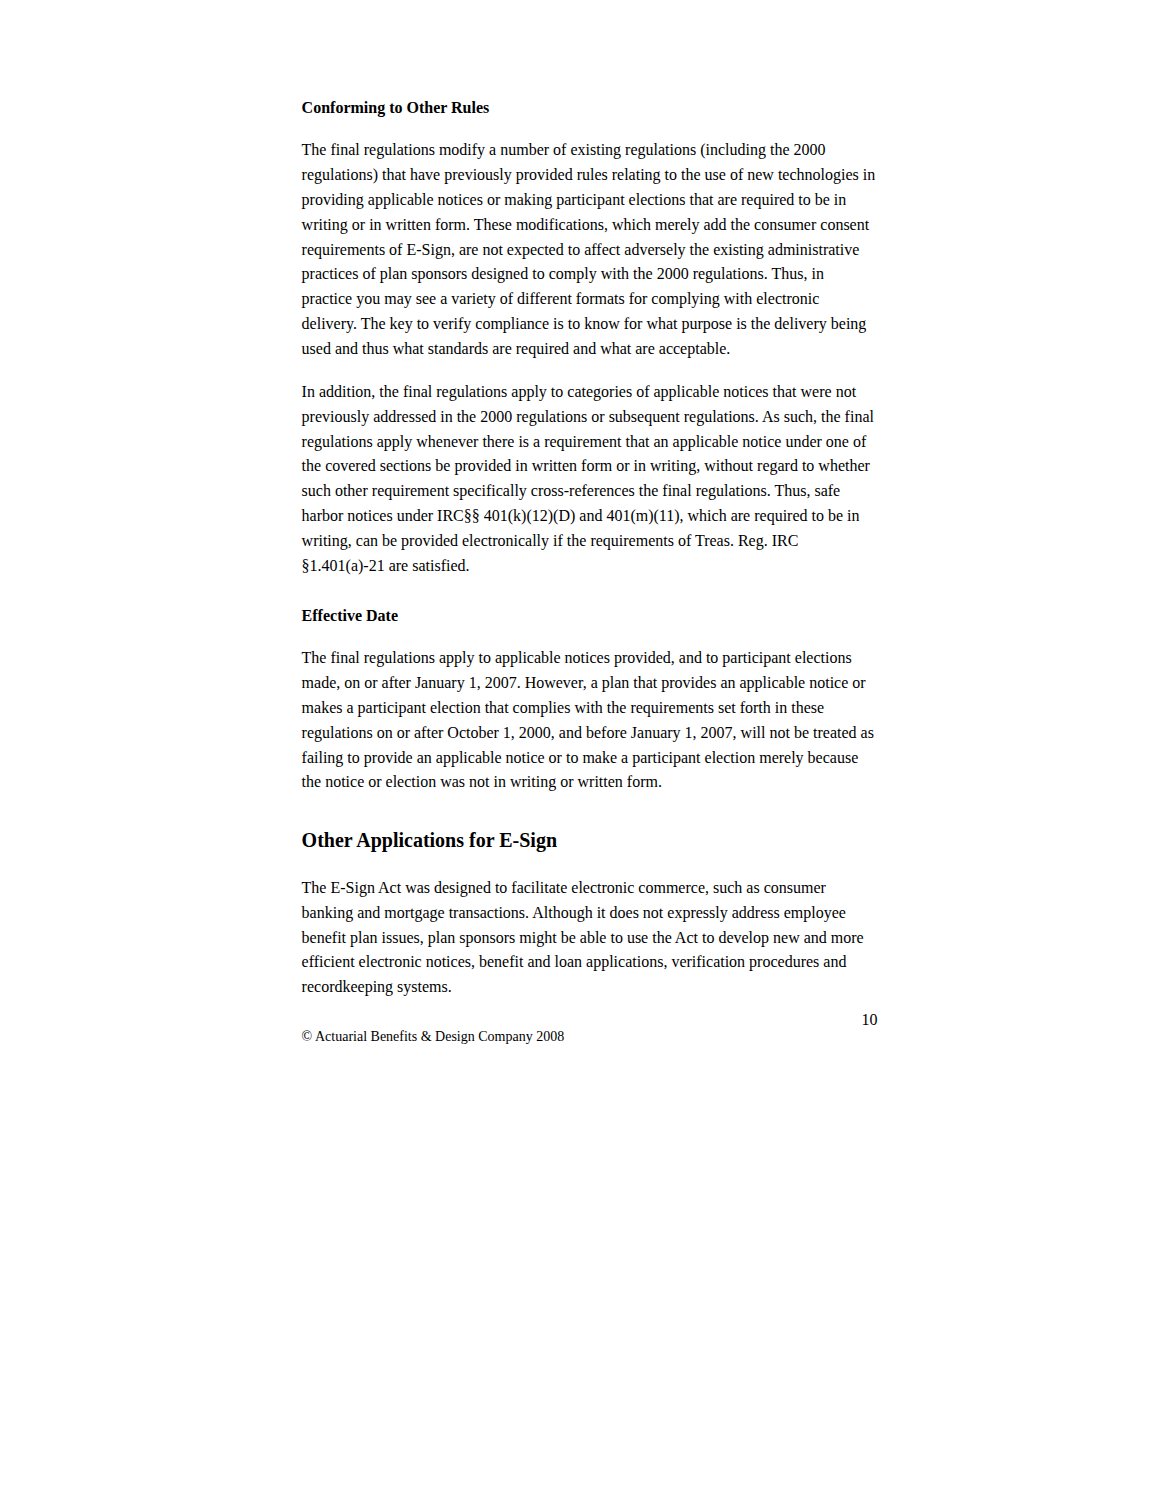Conforming to Other Rules
The final regulations modify a number of existing regulations (including the 2000 regulations) that have previously provided rules relating to the use of new technologies in providing applicable notices or making participant elections that are required to be in writing or in written form. These modifications, which merely add the consumer consent requirements of E-Sign, are not expected to affect adversely the existing administrative practices of plan sponsors designed to comply with the 2000 regulations. Thus, in practice you may see a variety of different formats for complying with electronic delivery. The key to verify compliance is to know for what purpose is the delivery being used and thus what standards are required and what are acceptable.
In addition, the final regulations apply to categories of applicable notices that were not previously addressed in the 2000 regulations or subsequent regulations. As such, the final regulations apply whenever there is a requirement that an applicable notice under one of the covered sections be provided in written form or in writing, without regard to whether such other requirement specifically cross-references the final regulations. Thus, safe harbor notices under IRC§§ 401(k)(12)(D) and 401(m)(11), which are required to be in writing, can be provided electronically if the requirements of Treas. Reg. IRC §1.401(a)-21 are satisfied.
Effective Date
The final regulations apply to applicable notices provided, and to participant elections made, on or after January 1, 2007. However, a plan that provides an applicable notice or makes a participant election that complies with the requirements set forth in these regulations on or after October 1, 2000, and before January 1, 2007, will not be treated as failing to provide an applicable notice or to make a participant election merely because the notice or election was not in writing or written form.
Other Applications for E-Sign
The E-Sign Act was designed to facilitate electronic commerce, such as consumer banking and mortgage transactions. Although it does not expressly address employee benefit plan issues, plan sponsors might be able to use the Act to develop new and more efficient electronic notices, benefit and loan applications, verification procedures and recordkeeping systems.
10 © Actuarial Benefits & Design Company 2008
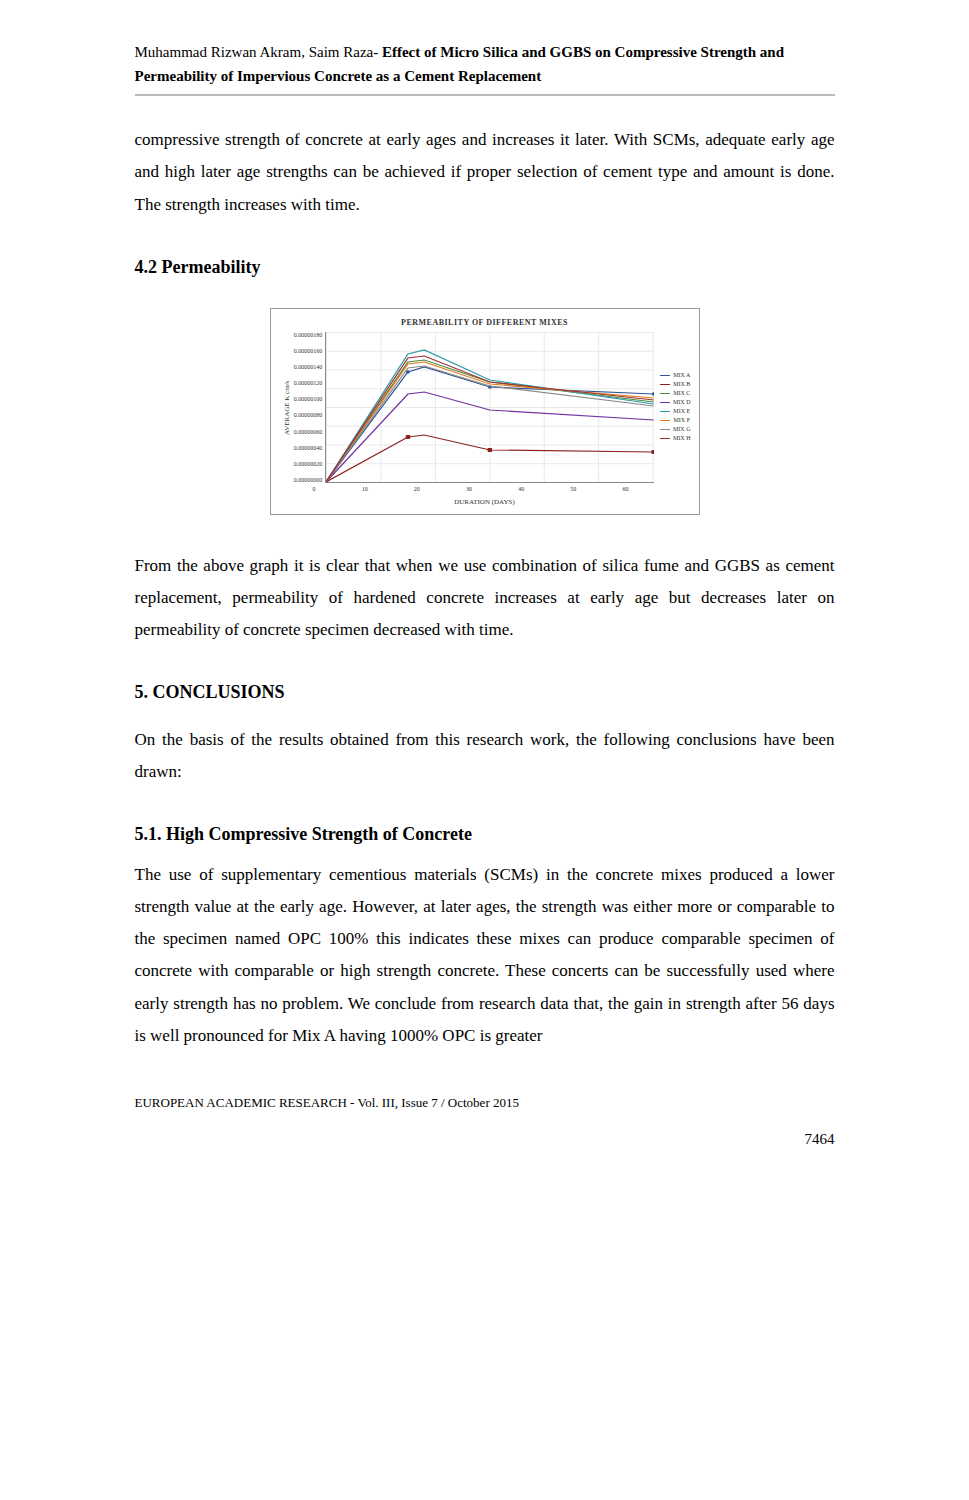Muhammad Rizwan Akram, Saim Raza- Effect of Micro Silica and GGBS on Compressive Strength and Permeability of Impervious Concrete as a Cement Replacement
compressive strength of concrete at early ages and increases it later. With SCMs, adequate early age and high later age strengths can be achieved if proper selection of cement type and amount is done. The strength increases with time.
4.2 Permeability
PERMEABILITY OF DIFFERENT MIXES
AVERAGE K cm/s
0.00000180
0.00000160
0.00000140
0.00000120
0.00000100
0.00000080
0.00000060
0.00000040
0.00000020
0.00000000
MIX A
MIX B
MIX C
MIX D
MIX E
MIX F
MIX G
MIX H
0102030405060
DURATION (DAYS)
From the above graph it is clear that when we use combination of silica fume and GGBS as cement replacement, permeability of hardened concrete increases at early age but decreases later on permeability of concrete specimen decreased with time.
5. CONCLUSIONS
On the basis of the results obtained from this research work, the following conclusions have been drawn:
5.1. High Compressive Strength of Concrete
The use of supplementary cementious materials (SCMs) in the concrete mixes produced a lower strength value at the early age. However, at later ages, the strength was either more or comparable to the specimen named OPC 100% this indicates these mixes can produce comparable specimen of concrete with comparable or high strength concrete. These concerts can be successfully used where early strength has no problem. We conclude from research data that, the gain in strength after 56 days is well pronounced for Mix A having 1000% OPC is greater
EUROPEAN ACADEMIC RESEARCH - Vol. III, Issue 7 / October 2015
7464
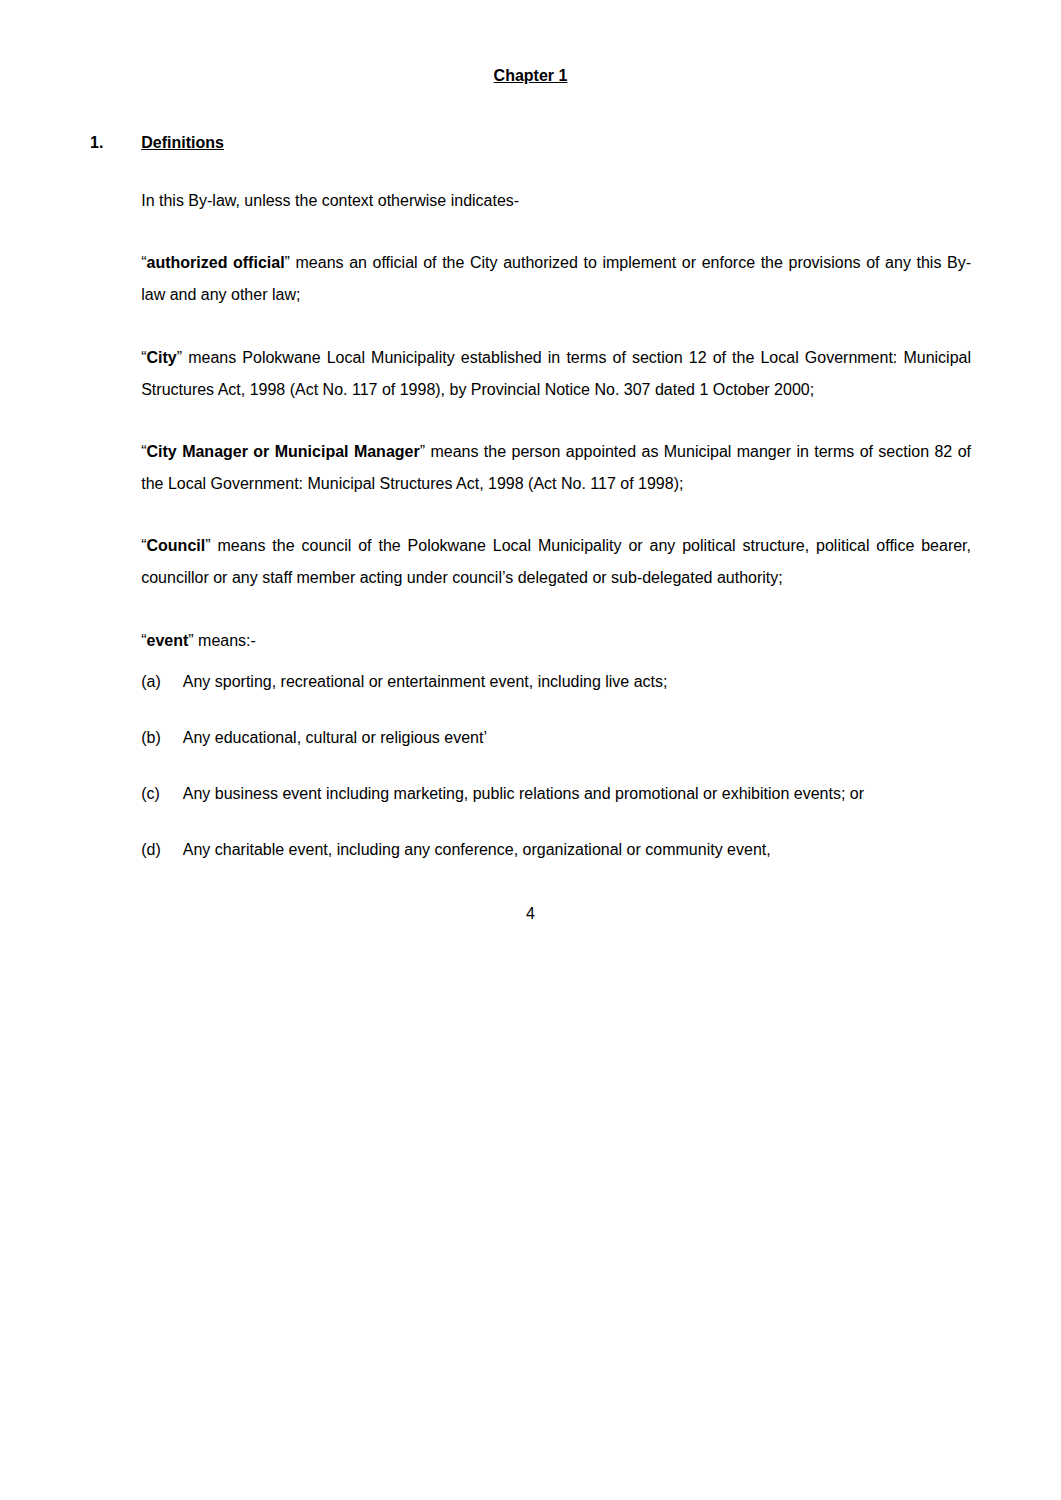Chapter 1
1. Definitions
In this By-law, unless the context otherwise indicates-
“authorized official” means an official of the City authorized to implement or enforce the provisions of any this By-law and any other law;
“City” means Polokwane Local Municipality established in terms of section 12 of the Local Government: Municipal Structures Act, 1998 (Act No. 117 of 1998), by Provincial Notice No. 307 dated 1 October 2000;
“City Manager or Municipal Manager” means the person appointed as Municipal manger in terms of section 82 of the Local Government: Municipal Structures Act, 1998 (Act No. 117 of 1998);
“Council” means the council of the Polokwane Local Municipality or any political structure, political office bearer, councillor or any staff member acting under council’s delegated or sub-delegated authority;
“event” means:-
(a) Any sporting, recreational or entertainment event, including live acts;
(b) Any educational, cultural or religious event’
(c) Any business event including marketing, public relations and promotional or exhibition events; or
(d) Any charitable event, including any conference, organizational or community event,
4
================
=== Problem statement ===
Repeat every record above exactly, but drop the pictures.

=== Answer to the exercise ===
Conforming to Other Rules
The final regulations modify a number of existing regulations (including the 2000 regulations) that have previously provided rules relating to the use of new technologies in providing applicable notices or making participant elections that are required to be in writing or in written form. These modifications, which merely add the consumer consent requirements of E-Sign, are not expected to affect adversely the existing administrative practices of plan sponsors designed to comply with the 2000 regulations. Thus, in practice you may see a variety of different formats for complying with electronic delivery. The key to verify compliance is to know for what purpose is the delivery being used and thus what standards are required and what are acceptable.
In addition, the final regulations apply to categories of applicable notices that were not previously addressed in the 2000 regulations or subsequent regulations. As such, the final regulations apply whenever there is a requirement that an applicable notice under one of the covered sections be provided in written form or in writing, without regard to whether such other requirement specifically cross-references the final regulations. Thus, safe harbor notices under IRC§§ 401(k)(12)(D) and 401(m)(11), which are required to be in writing, can be provided electronically if the requirements of Treas. Reg. IRC §1.401(a)-21 are satisfied.
Effective Date
The final regulations apply to applicable notices provided, and to participant elections made, on or after January 1, 2007. However, a plan that provides an applicable notice or makes a participant election that complies with the requirements set forth in these regulations on or after October 1, 2000, and before January 1, 2007, will not be treated as failing to provide an applicable notice or to make a participant election merely because the notice or election was not in writing or written form.
Other Applications for E-Sign
The E-Sign Act was designed to facilitate electronic commerce, such as consumer banking and mortgage transactions. Although it does not expressly address employee benefit plan issues, plan sponsors might be able to use the Act to develop new and more efficient electronic notices, benefit and loan applications, verification procedures and recordkeeping systems.
10 © Actuarial Benefits & Design Company 2008
Muhammad Rizwan Akram, Saim Raza- Effect of Micro Silica and GGBS on Compressive Strength and Permeability of Impervious Concrete as a Cement Replacement
compressive strength of concrete at early ages and increases it later. With SCMs, adequate early age and high later age strengths can be achieved if proper selection of cement type and amount is done. The strength increases with time.
4.2 Permeability
PERMEABILITY OF DIFFERENT MIXES
AVERAGE K cm/s
0.00000180
0.00000160
0.00000140
0.00000120
0.00000100
0.00000080
0.00000060
0.00000040
0.00000020
0.00000000
MIX A
MIX B
MIX C
MIX D
MIX E
MIX F
MIX G
MIX H
0102030405060
DURATION (DAYS)
From the above graph it is clear that when we use combination of silica fume and GGBS as cement replacement, permeability of hardened concrete increases at early age but decreases later on permeability of concrete specimen decreased with time.
5. CONCLUSIONS
On the basis of the results obtained from this research work, the following conclusions have been drawn:
5.1. High Compressive Strength of Concrete
The use of supplementary cementious materials (SCMs) in the concrete mixes produced a lower strength value at the early age. However, at later ages, the strength was either more or comparable to the specimen named OPC 100% this indicates these mixes can produce comparable specimen of concrete with comparable or high strength concrete. These concerts can be successfully used where early strength has no problem. We conclude from research data that, the gain in strength after 56 days is well pronounced for Mix A having 1000% OPC is greater
EUROPEAN ACADEMIC RESEARCH - Vol. III, Issue 7 / October 2015
7464
Chapter 1
1. Definitions
In this By-law, unless the context otherwise indicates-
“authorized official” means an official of the City authorized to implement or enforce the provisions of any this By-law and any other law;
“City” means Polokwane Local Municipality established in terms of section 12 of the Local Government: Municipal Structures Act, 1998 (Act No. 117 of 1998), by Provincial Notice No. 307 dated 1 October 2000;
“City Manager or Municipal Manager” means the person appointed as Municipal manger in terms of section 82 of the Local Government: Municipal Structures Act, 1998 (Act No. 117 of 1998);
“Council” means the council of the Polokwane Local Municipality or any political structure, political office bearer, councillor or any staff member acting under council’s delegated or sub-delegated authority;
“event” means:-
(a) Any sporting, recreational or entertainment event, including live acts;
(b) Any educational, cultural or religious event’
(c) Any business event including marketing, public relations and promotional or exhibition events; or
(d) Any charitable event, including any conference, organizational or community event,
4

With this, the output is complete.